Jean Rainville, président et chef de la direction de Métaux BlackRock.

Salle comble pour BlackRock

Après dix ans de démarches, la société minière Métaux BlackRock (MBR) met la table aux entrepreneurs de la région afin de préparer le lancement de son projet d’ouverture de mine de ferrovanadium dans la région de Chibougamau et la construction d’une usine de production de fonte de fer sur le site industrialo-portuaire de Grande-Anse, au coût de 1 G $.

Lors d’un dîner devant une salle comble de 350 gens d’affaires réunis au Montagnais à l’initiative de la Chambre de commerce et d’industrie Saguenay-Le Fjord, l’équipe de direction a fait le point sur les avancées du projet et a pu rencontrer en après-midi 75 entreprises intéressées à brasser des affaires à l’occasion de rencontres éclairs d’une durée de cinq minutes.

La participation de nombreuses entreprises régionales, ces dernières décennies, dans la construction d’alumineries, de barrages et de mines à la Baie-James et dans le Nord-du-Québec justifient cette démarche. 

Lors d’une énième présentation publique, Jean Rainville, président et chef de la direction de MBR, a mentionné que la minière s’attend d’ici la fin de 2018 au dévoilement de l’étude d’impact environnemental qui pavera la voie au processus d’audiences publiques du BAPE et aux autorisations gouvernementales finales.
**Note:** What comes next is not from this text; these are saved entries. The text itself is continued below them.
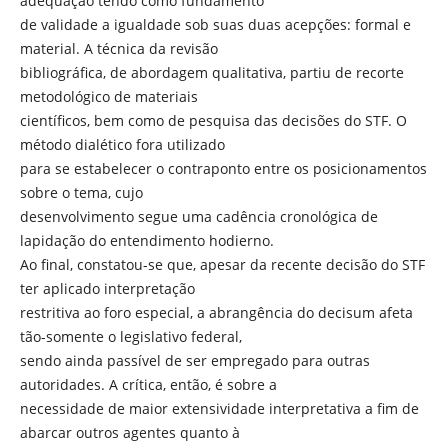
adequação tendo como fundamento
de validade a igualdade sob suas duas acepções: formal e
material. A técnica da revisão
bibliográfica, de abordagem qualitativa, partiu de recorte
metodológico de materiais
científicos, bem como de pesquisa das decisões do STF. O
método dialético fora utilizado
para se estabelecer o contraponto entre os posicionamentos
sobre o tema, cujo
desenvolvimento segue uma cadência cronológica de
lapidação do entendimento hodierno.
Ao final, constatou-se que, apesar da recente decisão do STF
ter aplicado interpretação
restritiva ao foro especial, a abrangência do decisum afeta
tão-somente o legislativo federal,
sendo ainda passível de ser empregado para outras
autoridades. A crítica, então, é sobre a
necessidade de maior extensividade interpretativa a fim de
abarcar outros agentes quanto à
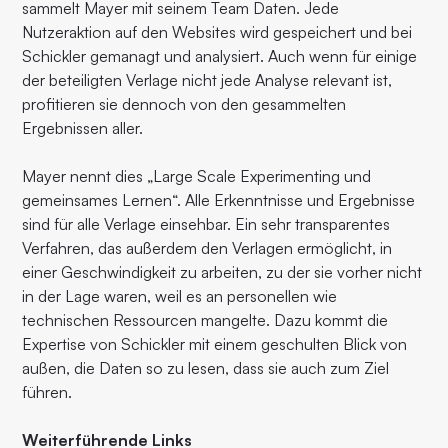
sammelt Mayer mit seinem Team Daten. Jede
Nutzeraktion auf den Websites wird gespeichert und bei
Schickler gemanagt und analysiert. Auch wenn für einige
der beteiligten Verlage nicht jede Analyse relevant ist,
profitieren sie dennoch von den gesammelten
Ergebnissen aller.
Mayer nennt dies „Large Scale Experimenting und
gemeinsames Lernen“. Alle Erkenntnisse und Ergebnisse
sind für alle Verlage einsehbar. Ein sehr transparentes
Verfahren, das außerdem den Verlagen ermöglicht, in
einer Geschwindigkeit zu arbeiten, zu der sie vorher nicht
in der Lage waren, weil es an personellen wie
technischen Ressourcen mangelte. Dazu kommt die
Expertise von Schickler mit einem geschulten Blick von
außen, die Daten so zu lesen, dass sie auch zum Ziel
führen.
Weiterführende Links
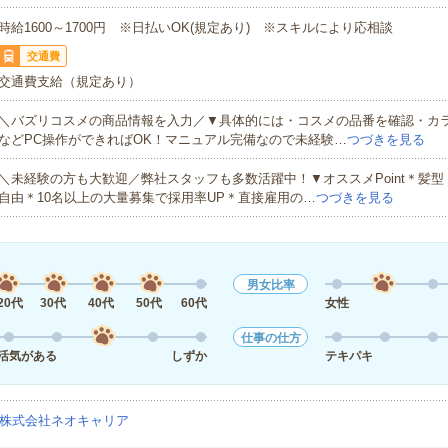
時給1600～1700円 ※日払いOK(規定あり) ※スキルにより応相談
交通費
交通費支給（規定あり）
＼バズリコスメの商品情報を入力／▼具体的には・コスメの品番を確認・
などPC操作ができればOK！マニュアル完備なので未経験…
つづきを見る
＼未経験の方も大歓迎／弊社スタッフも多数活躍中！▼オススメPoint＊髪
自由＊10名以上の大量募集で採用率UP＊直接雇用の…
つづきを見る
男女比率
20代
30代
40代
50代
60代
女性
仕事の仕方
活気がある
しずか
テキパキ
株式会社ネオキャリア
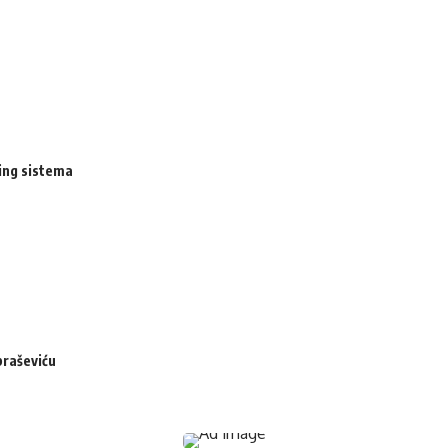
ing sistema
braševiću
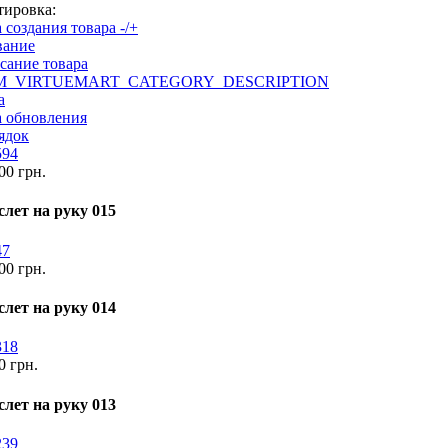
тировка:
 создания товара -/+
вание
сание товара
M_VIRTUEMART_CATEGORY_DESCRIPTION
а
а обновления
ядок
00 грн.
слет на руку 015
00 грн.
слет на руку 014
0 грн.
слет на руку 013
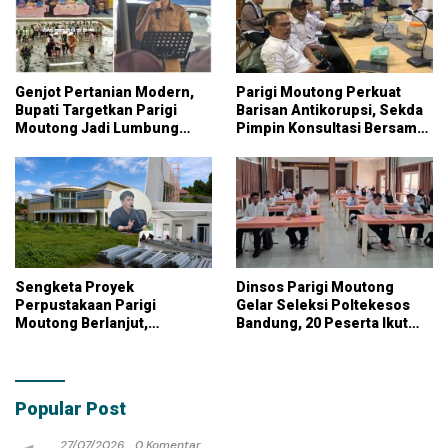
Genjot Pertanian Modern,
Parigi Moutong Perkuat
Bupati Targetkan Parigi
Barisan Antikorupsi, Sekda
Moutong Jadi Lumbung
Pimpin Konsultasi Bersama
Pangan Nasional
KPK
Sengketa Proyek
Dinsos Parigi Moutong
Perpustakaan Parigi
Gelar Seleksi Poltekesos
Moutong Berlanjut,
Bandung, 20 Peserta Ikut
Kontraktor Klaim Biayai
Ujian
Pekerjaan Tambahan
dengan Dana Pribadi
Popular Post
27/07/2026
0 Komentar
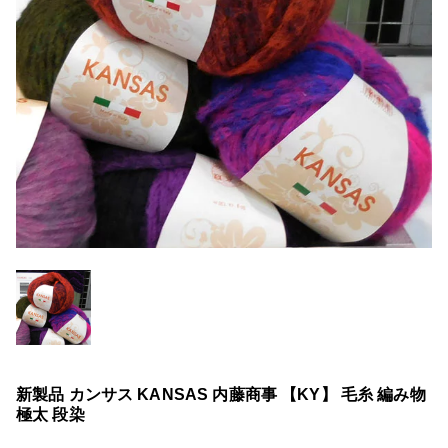
新製品 カンサス KANSAS 内藤商事 【KY】 毛糸 編み物
極太 段染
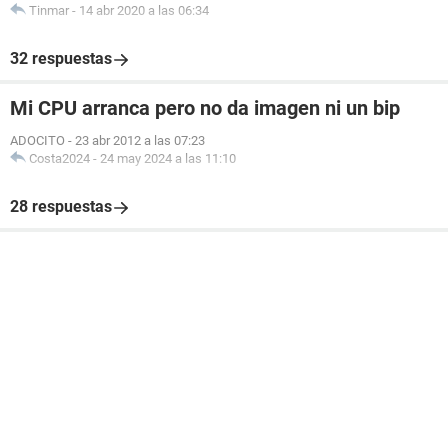
Tinmar
-
14 abr 2020 a las 06:34
32 respuestas
Mi CPU arranca pero no da imagen ni un bip
ADOCITO
-
23 abr 2012 a las 07:23
Costa2024
-
24 may 2024 a las 11:10
28 respuestas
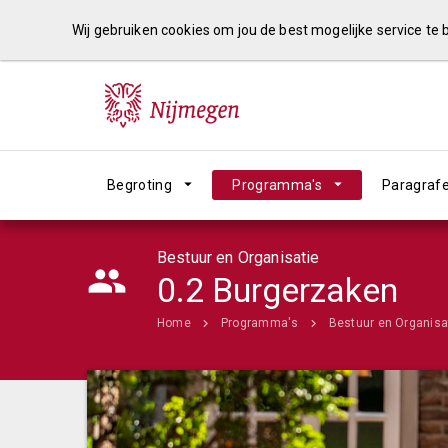
Wij gebruiken cookies om jou de best mogelijke service te
Begroting
Programma's
Paragraf
Bestuur en Organisatie
0.2 Burgerzaken
Home
Programma's
Bestuur en Organisa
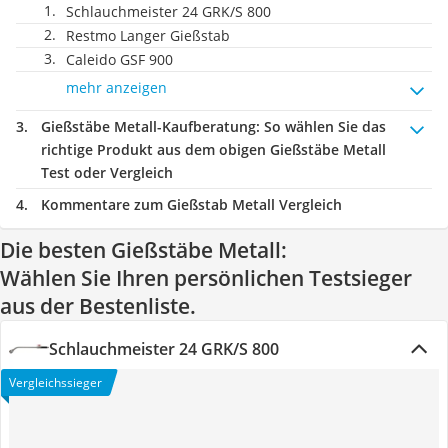
Schlauchmeister 24 GRK/S 800
Restmo Langer Gießstab
Caleido GSF 900
mehr anzeigen
Gießstäbe Metall-Kaufberatung
: So wählen Sie das
richtige Produkt aus dem obigen Gießstäbe Metall
Test oder Vergleich
Kommentare zum Gießstab Metall Vergleich
Die besten Gießstäbe Metall:
Wählen Sie Ihren persönlichen Testsieger
aus der Bestenliste.
Schlauchmeister 24 GRK/S 800
Vergleichssieger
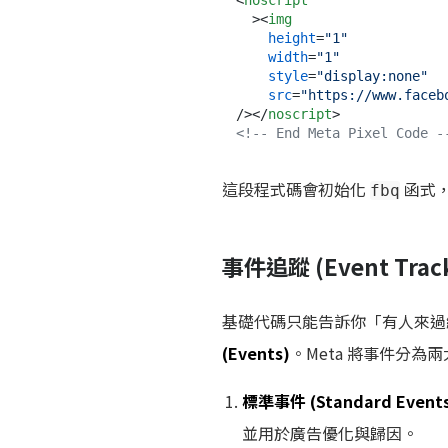
<
noscript
  >
<
img
height
=
"1"
width
=
"1"
style
=
"display:none"
src
=
"https://www.faceb
/>
</
noscript
>
<!-- End Meta Pixel Code -
這段程式碼會初始化
函式
fbq
事件追蹤 (Event Track
基礎代碼只能告訴你「有人來過
(Events)
。Meta 將事件分為
標準事件 (Standard Event
並用於廣告優化與歸因。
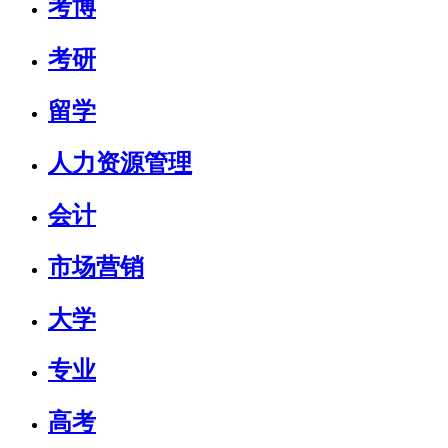
考博
考研
留学
人力资源管理
会计
市场营销
大学
专业
高考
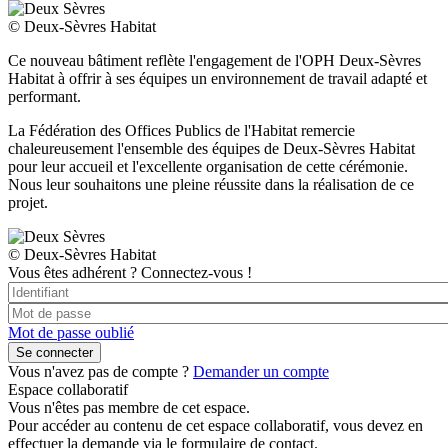
© Deux-Sèvres Habitat
Ce nouveau bâtiment reflète l'engagement de l'OPH Deux-Sèvres
Habitat à offrir à ses équipes un environnement de travail adapté et
performant.
La Fédération des Offices Publics de l'Habitat remercie
chaleureusement l'ensemble des équipes de Deux-Sèvres Habitat
pour leur accueil et l'excellente organisation de cette cérémonie.
Nous leur souhaitons une pleine réussite dans la réalisation de ce
projet.
© Deux-Sèvres Habitat
Vous êtes adhérent ?
Connectez-vous !
Mot de passe oublié
Vous n'avez pas de compte ?
Demander un compte
Espace collaboratif
Vous n'êtes pas membre de cet espace.
Pour accéder au contenu de cet espace collaboratif, vous devez en
effectuer la demande via le formulaire de contact.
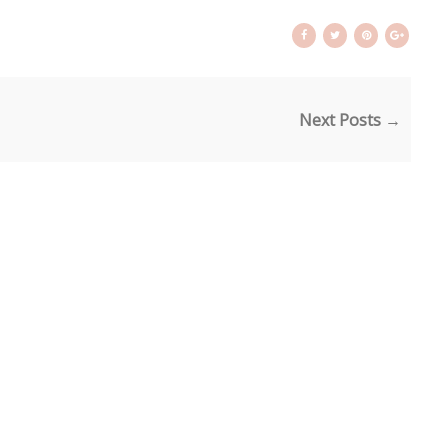
Next Posts →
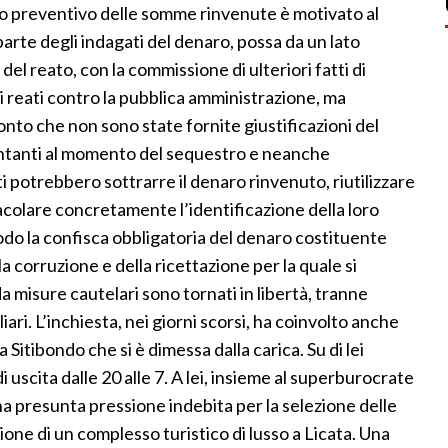
tro preventivo delle somme rinvenute è motivato al
 parte degli indagati del denaro, possa da un lato
l reato, con la commissione di ulteriori fatti di
 reati contro la pubblica amministrazione, ma
onto che non sono state fornite giustificazioni del
ontanti al momento del sequestro e neanche
 potrebbero sottrarre il denaro rinvenuto, riutilizzare
colare concretamente l’identificazione della loro
modo la confisca obbligatoria del denaro costituente
a corruzione e della ricettazione per la quale si
da misure cautelari sono tornati in libertà, tranne
ari. L’inchiesta, nei giorni scorsi, ha coinvolto anche
Sitibondo che si è dimessa dalla carica. Su di lei
i uscita dalle 20 alle 7. A lei, insieme al superburocrate
a presunta pressione indebita per la selezione delle
ione di un complesso turistico di lusso a Licata. Una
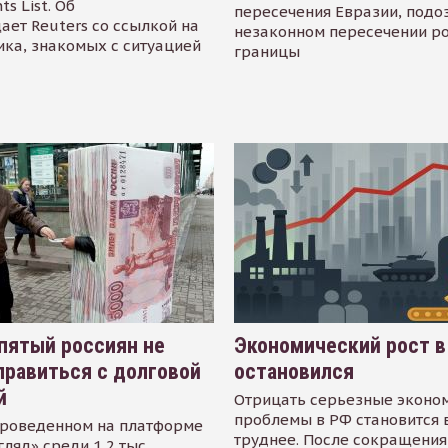
s List. Об
пересечения Евразии, подо
ает Reuters со ссылкой на
незаконном пересечении р
ика, знакомых с ситуацией
границы
пятый россиян не
Экономический рост в
равиться с долговой
остановился
й
Отрицать серьезные эконо
проблемы в РФ становится 
проведенном на платформе
труднее. После сокращения
гляд» среди 1,2 тыс.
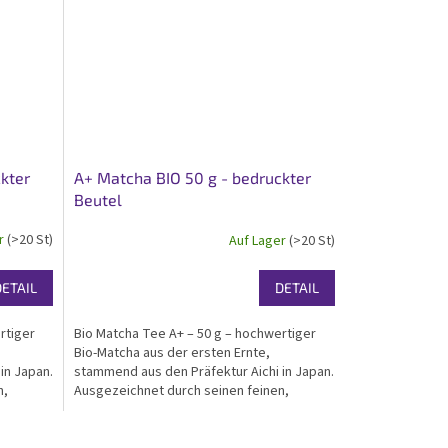
kter
A+ Matcha BIO 50 g - bedruckter
Beutel
er
(>20 St)
Auf Lager
(>20 St)
DETAIL
DETAIL
rtiger
Bio Matcha Tee A+ – 50 g – hochwertiger
Bio-Matcha aus der ersten Ernte,
in Japan.
stammend aus den Präfektur Aichi in Japan.
n,
Ausgezeichnet durch seinen feinen,
chneten
sanften Geschmack und ausgezeichneten
r-
Aminosäuregehalt. Bio- und koscher-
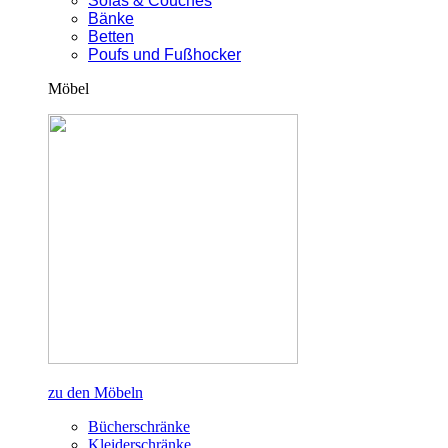
Sofas & Couches
Bänke
Betten
Poufs und Fußhocker
Möbel
zu den Möbeln
Bücherschränke
Kleiderschränke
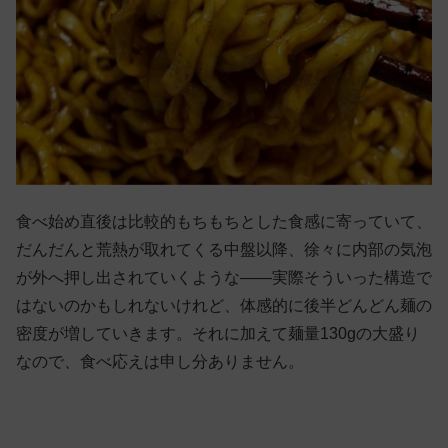
食べ始め直後は比較的もちもちとした食感に寄っていて、
だんだんと荒熱が取れてくる中盤以降、徐々に内部の気泡
が外へ押し出されていくような——実際そういった構造で
はないのかもしれないけれど、体感的に後半どんどん麺の
密度が増していきます。それに加えて麺量130gの大盛り
なので、食べ応えは申し分ありません。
En entrevue, Jacqueline Leroux, vice-présidente régionale Environnement, a mentionné que dans le cadre des échanges avec le ministère du Développement durable, rien n’accroche réellement. Toutefois, des choses complexes, comme la modélisation de la qualité de l’air émanant de la future usine de production de fonte de fer utilisant des dépoussiéreurs et épurateurs, font l’objet de nombreuses interrogations. « On ne peut présenter de projets mal ficelés. On vient s’installer à Port Saguenay en face du Parc du Cap Jaseux. On a le devoir de présenter un projet environnementalement responsable. On a déjà fait des préconsultations sur le sujet pour recueillir les opinions de nos voisins », a-t-elle mentionné.

L’activité organisée par la Chambre de commerce et d’industrie Saguenay-Le Fjord a fait salle comble facilement.

Appels d’offres

M. Rainville a indiqué qu’au cours des prochaines semaines, MBR lancera les premiers appels d’offres pour la réalisation de l’ingénierie détaillée de la future usine tandis que certains autres ont déjà été lancés pour l’ouverture de la mine. 

En ce qui a trait à l’aspect financier du projet, M. Rainville a mentionné que le marché du vanadium, qui devrait représenter 40 % du chiffre d’affaires de la minière, est en hausse constante au prix actuel de 40 000 $ la tonne et s’approche de sommets historiques atteints en 2004-2005.

MBR poursuit la recherche de financement pour son projet de 1 G $ et s’attend à du financement de 100 M $ provenant d’Investissement Québec, en équité et en dette. Un tel financement provenant du gouvernement est susceptible de rassurer d’éventuels investisseurs privés. Il a ajouté que des rencontres se poursuivent à la Délégation du Québec à New York pour recruter de nouveaux investisseurs.

Même s’il s’est refusé à dévoiler des chiffres, M. Rainville a mentionné qu’il est impossible de financer un projet minier de 1 G $ sans offrir un rendement minimum de 15 %.

Plus tôt cette semaine, MBR a annoncé la participation financière d’Orion Financial Group au projet de développement minier qui prévoit la production de 840 000 tonnes de minerai qui seront acheminées à La Baie pour la production annuelle d’un demi-million de tonnes de fonte de fer, 5000 tonnes de vanadium, ainsi que des concentrés de titanium.